JPMorgan, Morgan Stanley Split on Outlook for Equity Gains

Investors betting on further US equity gains over the coming months will be disappointed, according to strategists at JPMorgan Chase & Co. Their peers at Morgan Stanley disagree.

The diverging outlooks signal rising uncertainty about whether the record-rally in stocks can continue after the S&P 500 posted gains in six of the past seven months, despite interest rates prevailing at a decades-high level. Equities have run so hard that strategists have been unable to keep up their forecasts, with benchmarks recovering from every pullback since October.

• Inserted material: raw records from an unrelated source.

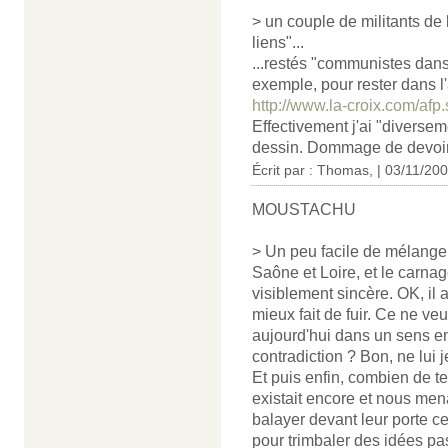
> un couple de militants de 
liens"...
...restés "communistes dans 
exemple, pour rester dans l'a
http://www.la-croix.com/af
Effectivement j'ai "diverse
dessin. Dommage de devoir l
Écrit par : Thomas, | 03/11/20
MOUSTACHU
> Un peu facile de mélanger
Saône et Loire, et le carn
visiblement sincère. OK, il 
mieux fait de fuir. Ce ne veu
aujourd'hui dans un sens ent
contradiction ? Bon, ne lui je
Et puis enfin, combien de 
existait encore et nous men
balayer devant leur porte c
pour trimbaler des idées pa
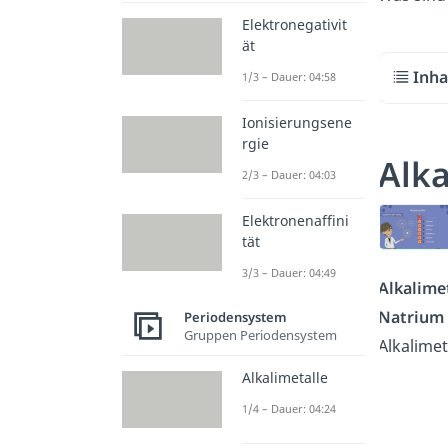
Elektronegativit
ät
Inha
1/3 – Dauer: 04:58
Ionisierungsene
rgie
Alka
2/3 – Dauer: 04:03
Elektronenaffini
tät
3/3 – Dauer: 04:49
Alkalime
Natrium
Periodensystem
Gruppen Periodensystem
Alkalimet
Alkalimetalle
1/4 – Dauer: 04:24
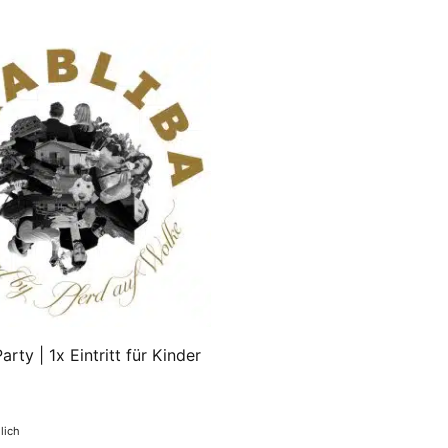
arty | 1x Eintritt für Kinder
glich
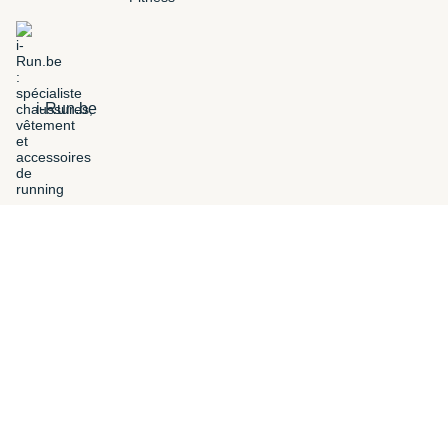
i-Run.be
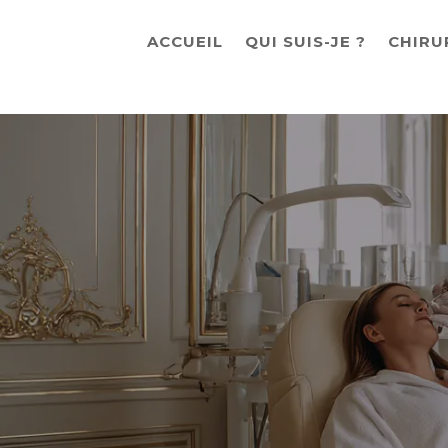
ACCUEIL
QUI SUIS-JE ?
CHIRU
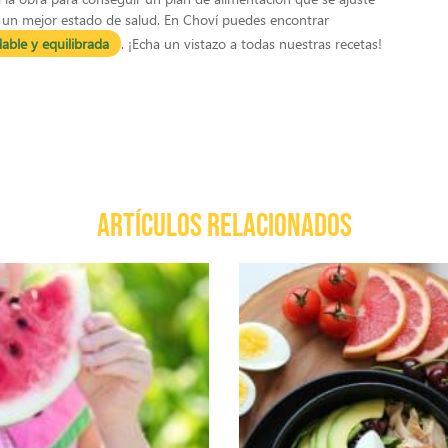
 un mejor estado de salud. En Choví puedes encontrar
able y equilibrada
. ¡Echa un vistazo a todas nuestras recetas!
ARTÍCULOS RELACIONADOS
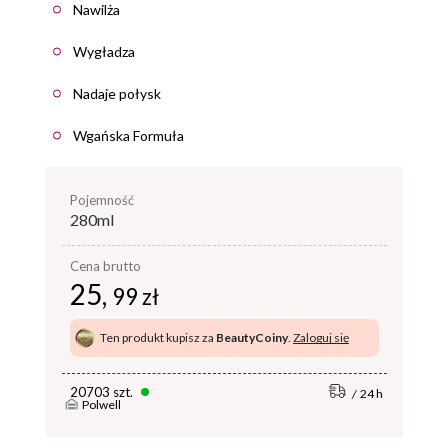
Nawilża
Wygładza
Nadaje połysk
Wgańska Formuła
pojemność
280ml
Cena brutto
25,
99 zł
Ten produkt kupisz za
BeautyCoiny
.
Zaloguj się
20703 szt.
24 h
Polwell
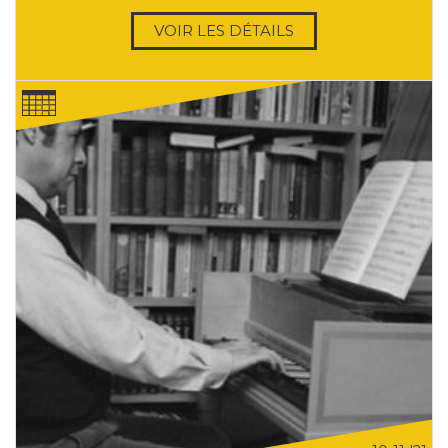
VOIR LES DÉTAILS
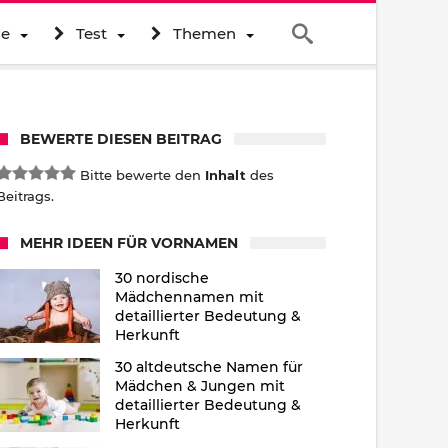
ne
Test
Themen
BEWERTE DIESEN BEITRAG
Bitte bewerte den
Inhalt
des
Beitrags.
MEHR IDEEN FÜR VORNAMEN
30 nordische
Mädchennamen mit
detaillierter Bedeutung &
Herkunft
30 altdeutsche Namen für
Mädchen & Jungen mit
detaillierter Bedeutung &
Herkunft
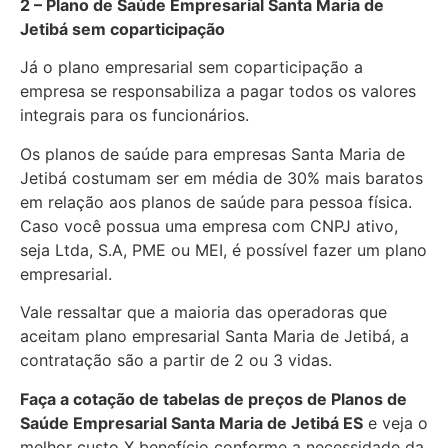
2 – Plano de Saúde Empresarial Santa Maria de
Jetibá sem coparticipação
Já o plano empresarial sem coparticipação a
empresa se responsabiliza a pagar todos os valores
integrais para os funcionários.
Os planos de saúde para empresas Santa Maria de
Jetibá costumam ser em média de 30% mais baratos
em relação aos planos de saúde para pessoa física.
Caso você possua uma empresa com CNPJ ativo,
seja Ltda, S.A, PME ou MEI, é possível fazer um plano
empresarial.
Vale ressaltar que a maioria das operadoras que
aceitam plano empresarial Santa Maria de Jetibá, a
contratação são a partir de 2 ou 3 vidas.
Faça a cotação de tabelas de preços de Planos de
Saúde Empresarial
Santa Maria de Jetibá ES
e veja o
melhor custo X benefício conforme a necessidade da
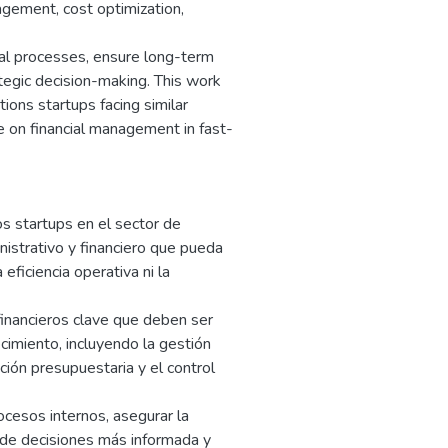
agement, cost optimization,
nal processes, ensure long-term
ategic decision-making. This work
ions startups facing similar
e on financial management in fast-
s startups en el sector de
nistrativo y financiero que pueda
eficiencia operativa ni la
financieros clave que deben ser
imiento, incluyendo la gestión
ación presupuestaria y el control
ocesos internos, asegurar la
a de decisiones más informada y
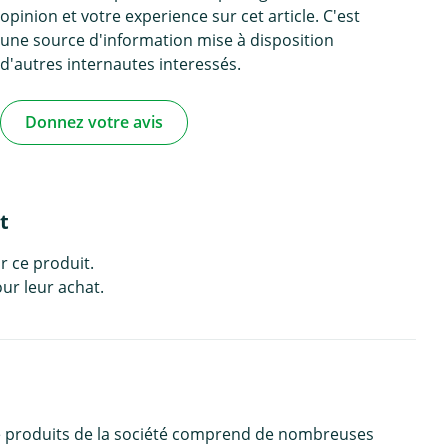
opinion et votre experience sur cet article. C'est
une source d'information mise à disposition
d'autres internautes interessés.
Donnez votre avis
t
r ce produit.
ur leur achat.
de produits de la société comprend de nombreuses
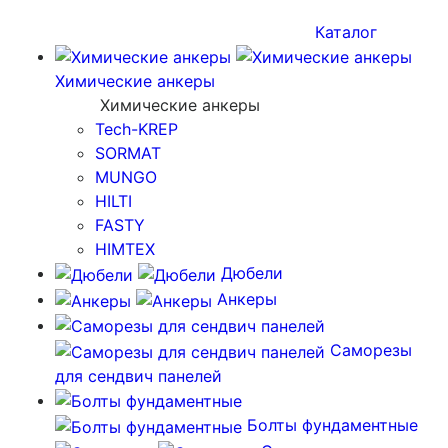
Каталог
Химические анкеры
Химические анкеры
Tech-KREP
SORMAT
MUNGO
HILTI
FASTY
HIMTEX
Дюбели
Анкеры
Саморезы
для сендвич панелей
Болты фундаментные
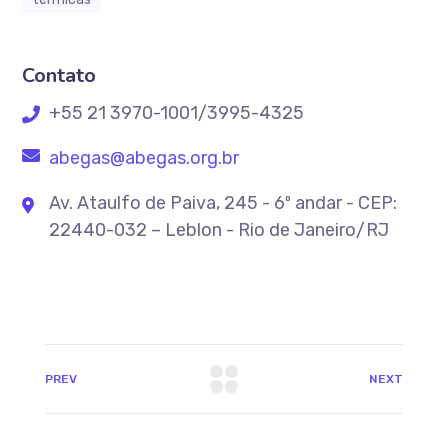
Contato
+55 21 3970-1001/3995-4325
abegas@abegas.org.br
Av. Ataulfo de Paiva, 245 - 6º andar - CEP:
22440-032 – Leblon - Rio de Janeiro/RJ
PREV
NEXT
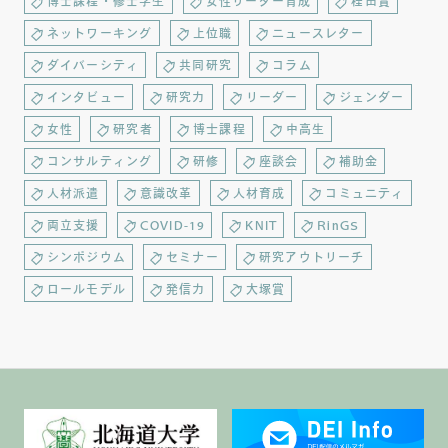
博士課程・修士学生
女性リーダー育成
桂田賞
ネットワーキング
上位職
ニュースレター
ダイバーシティ
共同研究
コラム
インタビュー
研究力
リーダー
ジェンダー
女性
研究者
博士課程
中高生
コンサルティング
研修
座談会
補助金
人材派遣
意識改革
人材育成
コミュニティ
両立支援
COVID-19
KNIT
RinGS
シンポジウム
セミナー
研究アウトリーチ
ロールモデル
発信力
大塚賞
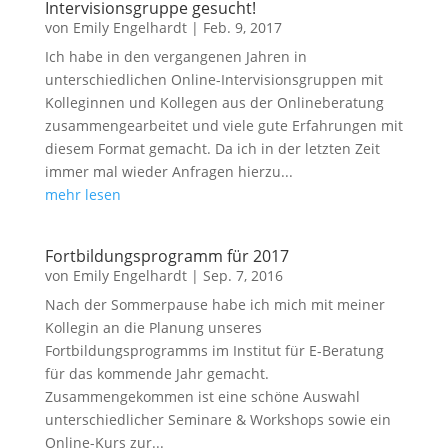
Intervisionsgruppe gesucht!
von
Emily Engelhardt
|
Feb. 9, 2017
Ich habe in den vergangenen Jahren in
unterschiedlichen Online-Intervisionsgruppen mit
Kolleginnen und Kollegen aus der Onlineberatung
zusammengearbeitet und viele gute Erfahrungen mit
diesem Format gemacht. Da ich in der letzten Zeit
immer mal wieder Anfragen hierzu...
mehr lesen
Fortbildungsprogramm für 2017
von
Emily Engelhardt
|
Sep. 7, 2016
Nach der Sommerpause habe ich mich mit meiner
Kollegin an die Planung unseres
Fortbildungsprogramms im Institut für E-Beratung
für das kommende Jahr gemacht.
Zusammengekommen ist eine schöne Auswahl
unterschiedlicher Seminare & Workshops sowie ein
Online-Kurs zur...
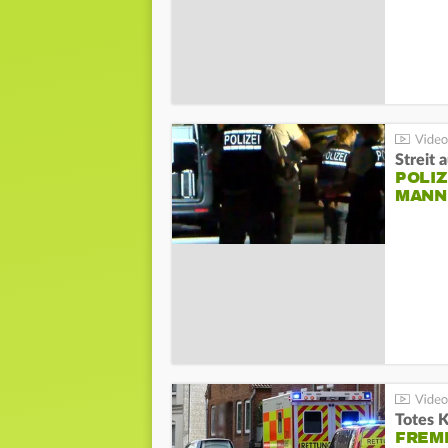
Streit 
POLIZ
ANN I
Totes 
FREM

“We see the market upside capped during summer due to the inconsistency between the consensus call for disinflation, and at the same time, the belief in no landing and in earnings acceleration,” a JPMorgan team of strategists led by Mislav Matejka wrote in a note to clients.

Meanwhile, Morgan Stanley’s Michael Wilson says his bull case is in play, for now. Rising government debt will continue to fuel spending and inflate asset prices in the short-term — including equities — as long as the bond market doesn’t signal any tension.

JPMorgan’s strategists are now Wall Street’s most prominent bear after Morgan Stanley’s Wilson capitulated on his negative outlook. Matejka’s colleague, Marko Kolanovic has acknowledged their pessimistic view has hurt JPMorgan’s model portfolio allocation.